In difficult times, our people stood to look after our land and restore our rights leaving us a solid legal base from which we can uphold our responsibilities. This changed the legal and political dynamic requiring governments and industries not only to consult, but to make accommodations, while the Supreme Court also called out for “reconciliation.”
And so it began: out of the sacrifice and efforts of our champions to look after the lands came the attention of Corporate Oil, with the tried solution of simply buying its way.
Regardless of owner or name, a pipeline and all that comes with it crosses the “inherent limit” and certainly does not carry any Aboriginal Rights. There is none amongst us of any colour or creed that can claim a right to disregard the neighbour downstream, or who can claim a right to neglect life. There is none amongst us with the right to harm the great killer whale or the little barnacle.
An Indian pipeline would be a business venture as any other and is not “reconciliation”; rather, an infringement and a threat.
Be certain that the apparatus killing this planet is a nasty one and it seems intent on finishing the dirty deed. It gains strength through violence with the jack-booted obedient servants at its beck and call. It is commanding enough to recruit our cousins if not you and me. Though it is tough as hell, it’s not that smart.
Left to its own devices this Juggernaut will continue killing our planet, and without intervention our fate is sealed and we may as well prepare a dignified exit, but that would be irresponsible.
While it must be stopped, don’t wait for the Indigenous people to lead. The Indians are few in number, battle-weary, and, along with the multitudes, distracted by the ballgames and trying to pay the bills. We are too easy to imprison, too easy to kill, and as you see, as fallible as any.

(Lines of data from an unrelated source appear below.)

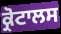
ਕ੍ਰੋਟਾਲਸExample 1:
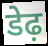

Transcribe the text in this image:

डेढ़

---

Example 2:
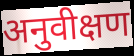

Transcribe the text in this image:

अनुवीक्षण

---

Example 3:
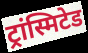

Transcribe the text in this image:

ट्रांस्मिटेड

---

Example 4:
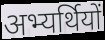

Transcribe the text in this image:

अभ्यर्थियों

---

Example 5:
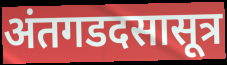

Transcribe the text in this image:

अंतगडदसासूत्र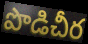
పొడిచీర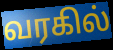
வரகில்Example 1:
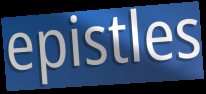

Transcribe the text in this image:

epistles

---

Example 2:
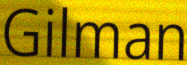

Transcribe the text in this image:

Gilman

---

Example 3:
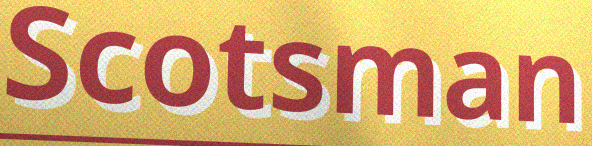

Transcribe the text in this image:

Scotsman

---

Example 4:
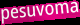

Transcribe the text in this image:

pesuvoma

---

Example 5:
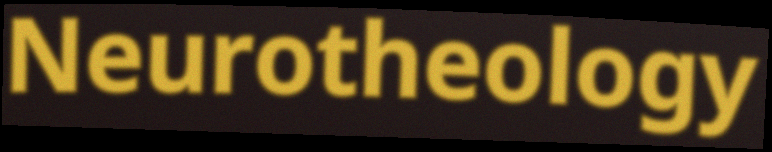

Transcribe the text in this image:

Neurotheology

Be assured, however, that on the front lines the Indigenous people are already standing up for the health of the planet, already standing for basic clean air and water. Most of us love this planet and respect life before money.

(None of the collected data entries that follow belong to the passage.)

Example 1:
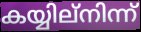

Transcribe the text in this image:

കയ്യില്നിന്ന്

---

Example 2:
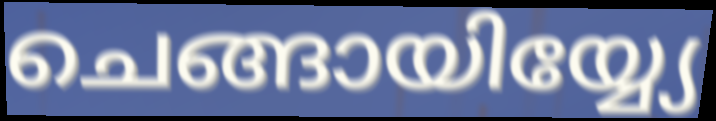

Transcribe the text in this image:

ചെങ്ങായിയ്യ്യേ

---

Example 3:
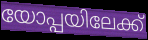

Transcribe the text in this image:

യോപ്പയിലേക്ക്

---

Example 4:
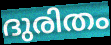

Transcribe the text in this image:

ദുരിതം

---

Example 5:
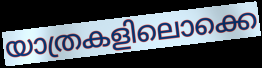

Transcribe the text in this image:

യാത്രകളിലൊക്കെ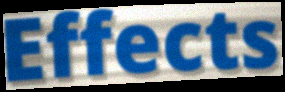
EffectsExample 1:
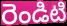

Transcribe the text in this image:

రెండిటి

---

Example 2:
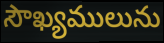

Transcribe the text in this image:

సౌఖ్యములును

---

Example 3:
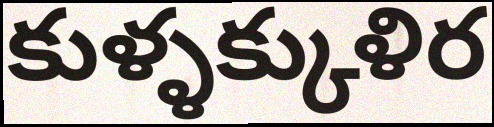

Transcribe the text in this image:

కుళ్ళక్కుళిర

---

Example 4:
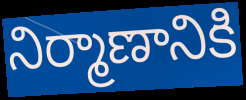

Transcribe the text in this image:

నిర్మాణానికి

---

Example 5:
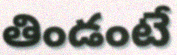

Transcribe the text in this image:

Children all over the world are calling out for us to stop this careless behaviour and fix this disorder. The grown-ups still ignore the symptoms and avoid the cure.
Reach out across the chasms to your fellow earthlings, devote some time to figuring this thing out. In each of us is some measure of good and understanding of truth, and somewhere in there is the solution. There is no need to put anyone in harm’s way.
We, the multitudes, allowed it to come to this. We, the creators of the Juggernaut, have got to fix it together.
Guujaaw is known as Hereditary Chief Gidansta of the Haida Nation. He is also an advisor to the Coastal First Nations.